The Right Lessons For The Wrong Reasons

As I was tweeting earlier, Charlie and I had an "interesting" exchange that was was very telling of what she is learning in her health class. In a nutshell she said something about being able to have chocolate milk with dinner because she had water and white milk the rest of the day. I responded with my usual spiel that there are no bad foods, that you shouldn't feel guilty for eating something and that our food choices are about the big picture. We talked a bit about making good food choices and why her choice was a healthy one when she busted out with "because I want to stay skinny, that is how you stay healthy."

Oh just fuck that noise.

This pretty much highlights everything I abhor about the current trends in fighting the childhood obesity "epidemic." (Quotes entirely intended.) Everything about this movement, including Mrs. Obama's fat-shaming campaign disguised as an activity initiative, is based on the premise that you would only make good choices so as to achieve the end goal of thinness. So yeah, all the right things (eat your fruits and veg, get out and get active) for all the wrong reasons (you can be thin and therefore magically healthy).
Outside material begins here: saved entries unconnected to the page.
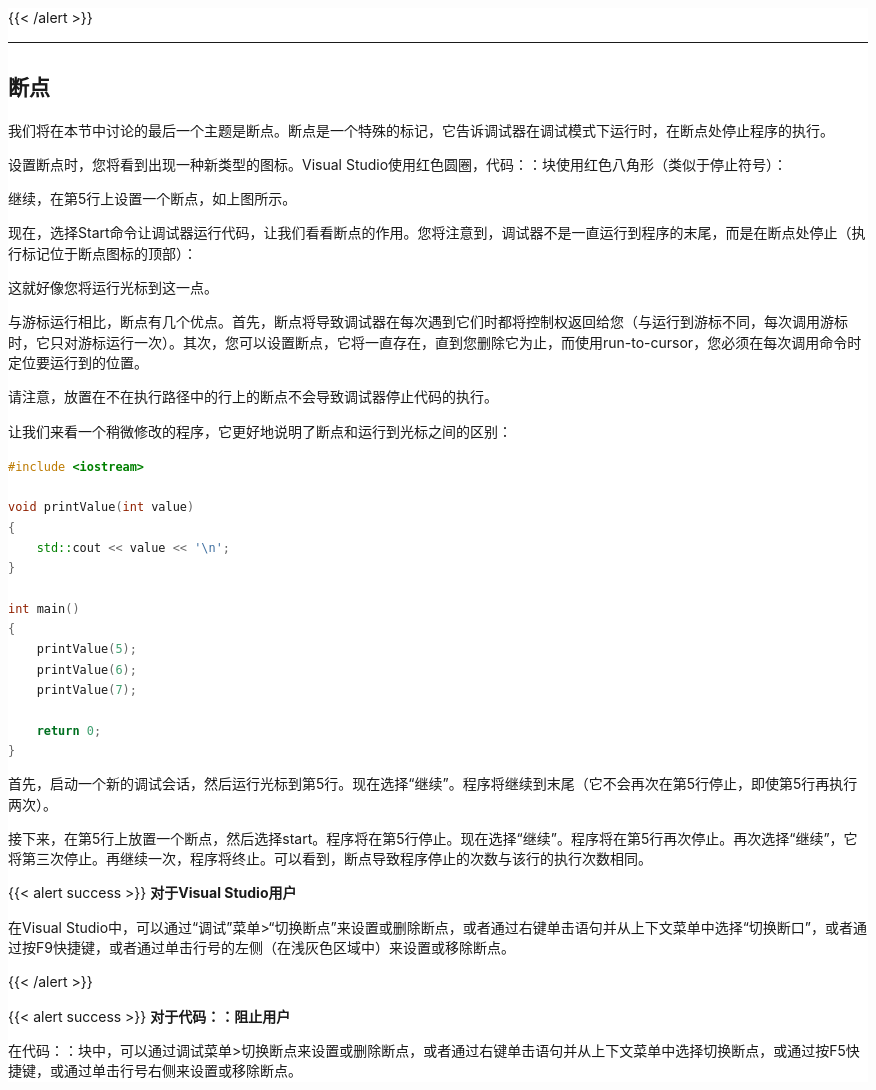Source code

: {{< /alert >}}

***
## 断点

我们将在本节中讨论的最后一个主题是断点。断点是一个特殊的标记，它告诉调试器在调试模式下运行时，在断点处停止程序的执行。

设置断点时，您将看到出现一种新类型的图标。Visual Studio使用红色圆圈，代码：：块使用红色八角形（类似于停止符号）：

继续，在第5行上设置一个断点，如上图所示。

现在，选择Start命令让调试器运行代码，让我们看看断点的作用。您将注意到，调试器不是一直运行到程序的末尾，而是在断点处停止（执行标记位于断点图标的顶部）：

这就好像您将运行光标到这一点。

与游标运行相比，断点有几个优点。首先，断点将导致调试器在每次遇到它们时都将控制权返回给您（与运行到游标不同，每次调用游标时，它只对游标运行一次）。其次，您可以设置断点，它将一直存在，直到您删除它为止，而使用run-to-cursor，您必须在每次调用命令时定位要运行到的位置。

请注意，放置在不在执行路径中的行上的断点不会导致调试器停止代码的执行。

让我们来看一个稍微修改的程序，它更好地说明了断点和运行到光标之间的区别：

```C++
#include <iostream>

void printValue(int value)
{
    std::cout << value << '\n';
}

int main()
{
    printValue(5);
    printValue(6);
    printValue(7);

    return 0;
}
```

首先，启动一个新的调试会话，然后运行光标到第5行。现在选择“继续”。程序将继续到末尾（它不会再次在第5行停止，即使第5行再执行两次）。

接下来，在第5行上放置一个断点，然后选择start。程序将在第5行停止。现在选择“继续”。程序将在第5行再次停止。再次选择“继续”，它将第三次停止。再继续一次，程序将终止。可以看到，断点导致程序停止的次数与该行的执行次数相同。

{{< alert success >}}
**对于Visual Studio用户**

在Visual Studio中，可以通过“调试”菜单>“切换断点”来设置或删除断点，或者通过右键单击语句并从上下文菜单中选择“切换断口”，或者通过按F9快捷键，或者通过单击行号的左侧（在浅灰色区域中）来设置或移除断点。

{{< /alert >}}

{{< alert success >}}
**对于代码：：阻止用户**

在代码：：块中，可以通过调试菜单>切换断点来设置或删除断点，或者通过右键单击语句并从上下文菜单中选择切换断点，或通过按F5快捷键，或通过单击行号右侧来设置或移除断点。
I hate to say that education is not the key, education is always an important first step, but in this case, it is not like people don't know that squash is a healthier choice than Swedish Fish. You don't have to alive in this country for long without learning the rules of eating healthy and the cultural hierarchy of morality that goes along with those choices. What these initiatives fail to adress is the actual root cause of our health crisis.

Many people do not have the resources to obtain the foods we deem healthy.

Maybe you don't have the money to be buying red peppers at $2.99 a pound when the same $3.00 can keep your kids In granola bars for a week. Maybe you don't have the time/ability to prepare the food since you are working two jobs, or single parenting, or disabled in some manner. Perhaps you don't have access to a supermarket with such items due to location or lack of transport. There are so many reasons that USians are unable to obtain the food required to eat healthily and lecturing people on steaming broccoli and measuring their pasta doesn't fix that. All this hype about teaching kids and families to make good choices does nothing to actually help people get heir hands on fresh produce, quality protein sources and whole grains.

Additionally, even assuming that all we need to magically make people able to eat well is education, the reasons why you should try and make healthy choices are misrepresented. Achieving a certain body weight is not the end goal of a healthy lifestyle. Being healthy and living longer is the goal of a healthy lifestyle. For some this may also result in weight loss, for many it will not. When countless studies have proven that you can reap the health benefits of lifestyle changes even if you don't lose weight, why is weight loss and/or maintaining an arbitrary weight still held as the highest measure of success. Or perhaps more importantly, why are we teaching our kids at such a young age that your food and exercise choices are only valid if viewed though the lens of BMI. Why is my 7-year-old so sure that being thin equal being healthy even though she comes from a family full of diverse body shapes, all members being in good health due to healthy choices? Why is it OK to teach kids the subtle art of fat shaming? Is that really going to help anyone?

I guess the best I can do is explain this as well as I can at home, dispel those myths she is being taught and set a good example. Hopefully if I keep up the Healthy at Any Size propoganda around here, my girls won't have to be in their late 20s before they make peace with their bodies and come to love being active for no reason other than it is fun. As long as we remember to follow the science, I suppose we will be OK.